TASK GOAL ->
In the records below, take the line with "X119380000Y-60960000D02*" and all lines after it, and copy them exactly, pictures excluded.

SUPPLIED MATERIAL ->
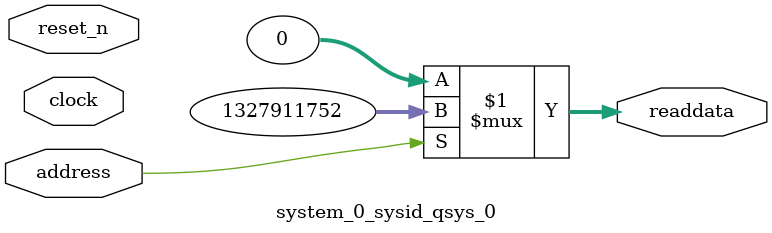
<source format=v>

`timescale 1ns / 1ps
// synthesis translate_on

// turn off superfluous verilog processor warnings 
// altera message_level Level1 
// altera message_off 10034 10035 10036 10037 10230 10240 10030 

module system_0_sysid_qsys_0 (
               // inputs:
                address,
                clock,
                reset_n,

               // outputs:
                readdata
             )
;

  output  [ 31: 0] readdata;
  input            address;
  input            clock;
  input            reset_n;

  wire    [ 31: 0] readdata;
  //control_slave, which is an e_avalon_slave
  assign readdata = address ? 1327911752 : 0;

endmodule




</source>
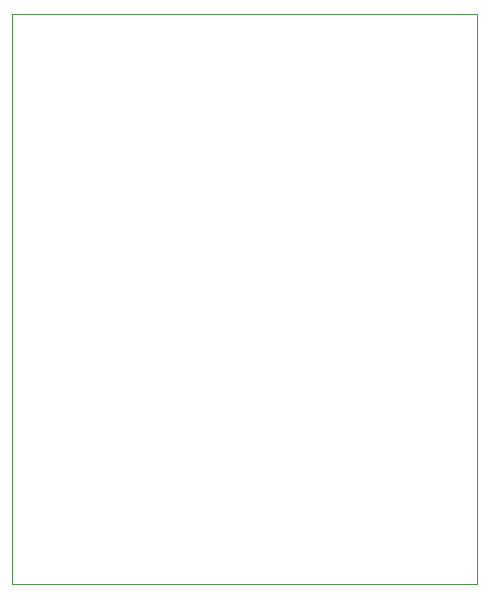
<source format=gbr>
%TF.GenerationSoftware,KiCad,Pcbnew,5.1.7-a382d34a8~88~ubuntu18.04.1*%
%TF.CreationDate,2021-02-15T21:35:44+01:00*%
%TF.ProjectId,test-board-esp32-assembly,74657374-2d62-46f6-9172-642d65737033,test*%
%TF.SameCoordinates,Original*%
%TF.FileFunction,Profile,NP*%
%FSLAX46Y46*%
G04 Gerber Fmt 4.6, Leading zero omitted, Abs format (unit mm)*
G04 Created by KiCad (PCBNEW 5.1.7-a382d34a8~88~ubuntu18.04.1) date 2021-02-15 21:35:44*
%MOMM*%
%LPD*%
G01*
G04 APERTURE LIST*
%TA.AperFunction,Profile*%
%ADD10C,0.050000*%
%TD*%
%TA.AperFunction,Profile*%
%ADD11C,0.000025*%
%TD*%
G04 APERTURE END LIST*
D10*
X119380000Y-109220000D02*
X158750000Y-109220000D01*
X119380000Y-60960000D02*
X119380000Y-109220000D01*
X158750000Y-60960000D02*
X119380000Y-60960000D01*
D11*
X158750000Y-109220000D02*
X158750000Y-60960000D01*
M02*

</source>
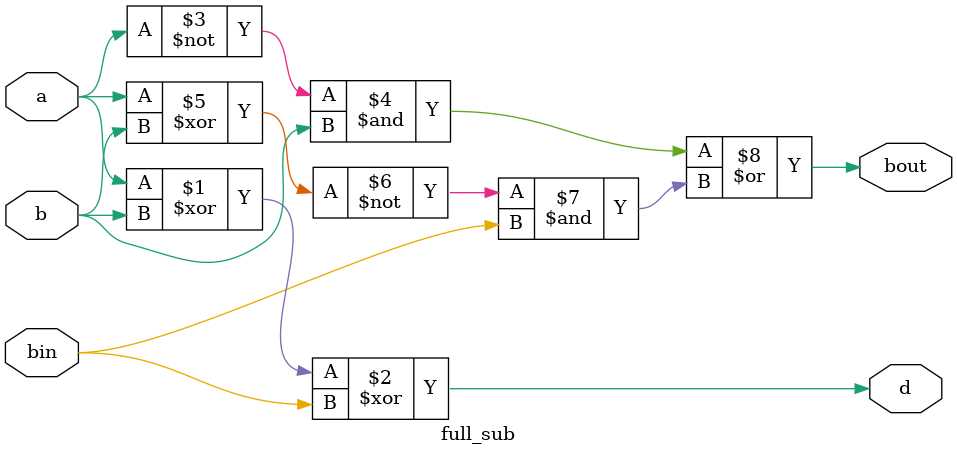
<source format=v>
module full_sub(a,b,bin,d,bout);

 input wire a,b,bin;
  output reg d,bout;
  
  assign d = a^b^bin;
  assign bout = (~a&b) | (~(a^b) & bin);
  
endmodule
</source>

COMPLETED TASK ->
X119380000Y-60960000D02*
X119380000Y-109220000D01*
X158750000Y-60960000D02*
X119380000Y-60960000D01*
D11*
X158750000Y-109220000D02*
X158750000Y-60960000D01*
M02*

</source>
<source format=v>
module full_sub(a,b,bin,d,bout);

 input wire a,b,bin;
  output reg d,bout;
  
  assign d = a^b^bin;
  assign bout = (~a&b) | (~(a^b) & bin);
  
endmodule
</source>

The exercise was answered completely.